WORK ORDER: Transcribe the data below verbatim from the line with "of activities for" to the line with "1000 to 1400 Thursday 3 October 2024". Include both of those lines.

DATA EXTRACTS:

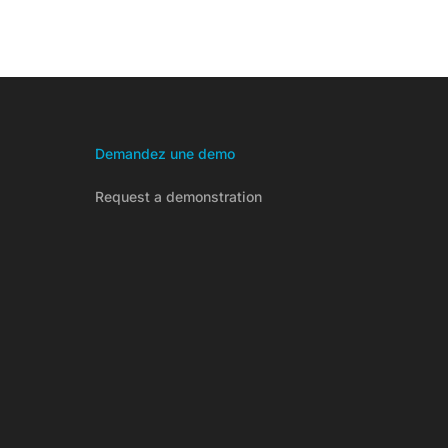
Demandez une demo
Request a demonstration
* * *
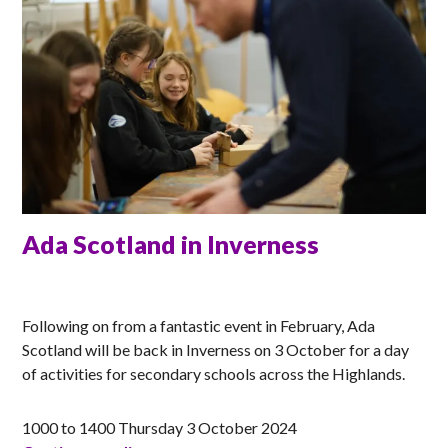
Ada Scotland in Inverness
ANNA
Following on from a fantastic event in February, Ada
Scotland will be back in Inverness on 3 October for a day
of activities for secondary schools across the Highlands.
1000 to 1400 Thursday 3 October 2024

RESULT BELOW:
of activities for secondary schools across the Highlands.
1000 to 1400 Thursday 3 October 2024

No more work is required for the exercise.